You don't need salt water. Just tap water works fine.
In the video he's using too much voltage. Try to keep the bubbles from forming by setting the voltage lower. With salt water you could be creating chlorine gas and hydrogen gas.


----------



## Martijn (Nov 29, 2021)

On the other hand, i'm using a 12Volt adapter, but with tap water. The salt increases conductivity which allows for the higher current.


----------



## rickbb (Nov 29, 2021)

On most silver plated flatware the silver layer is extremely thin. Just enough to give it the color. I've not found a way that makes if worth the time it takes, let alone any chemistry or electricity costs. Even at todays relativity high spot price of $22 ozt., still not enough value to justify the trouble. IMHO.

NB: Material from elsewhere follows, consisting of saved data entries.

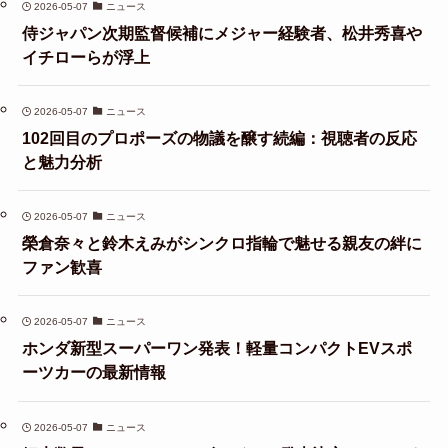
2026-05-07
ニュース
侍ジャパン次期監督候補にメジャー経験者、松井秀喜や
イチローらが浮上
2026-05-07
ニュース
102回目のプロポーズの物議を醸す続編：視聴者の反応
と魅力分析
2026-05-07
ニュース
榮倉奈々と鈴木えみがシンクロ指輪で魅せる親友の絆に
ファン歓喜
2026-05-07
ニュース
ホンダ新型スーパーワン発表！軽量コンパクトEVスポ
ーツカーの最新情報
2026-05-07
ニュース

I get more return on plated flatware by making wind chimes and other "yard art" items from them. Takes less time and you can sell them for $10 to $20 each. Way more return than just the silver value and no heavy metal waste acids to deal with.


----------



## Geo (Nov 30, 2021)

Thickness of plating can vary depending on maker and vintage. In days past, people actually wanted stuff that you could polish and not wear off the plating. Later on when the "use and toss" culture came along, quality wasn't as important. Just like anything else, some is trash and some is better. Any process that creates waste that has to be treated and may cost more than the metal recovered, it would be better to pass it along to some one else. As soon as I find time, I will video the process of stripping silver and recovery. 

A member here posted a process using copper persulfate as an electrolyte to strip silver. keeping a piece of copper out of the flow of electrons lets the silver cement out of solution just like cementing from a nitric acid solution. I can't find the post. There was pictures and descriptions. 

Another process is the one Nick mentioned. It doesn't have to be hot. Heat just speeds up the process. The nitric acid content is low enough that a damp cloth and a rubber band is about all that's needed to keep the fumes down and work safely outside. 

Sodium thiosulfate as an electrolyte will strip silver very quickly. I have used it to strip silver but did not complete the experiment through recovery. It can also strip gold under the right conditions.


----------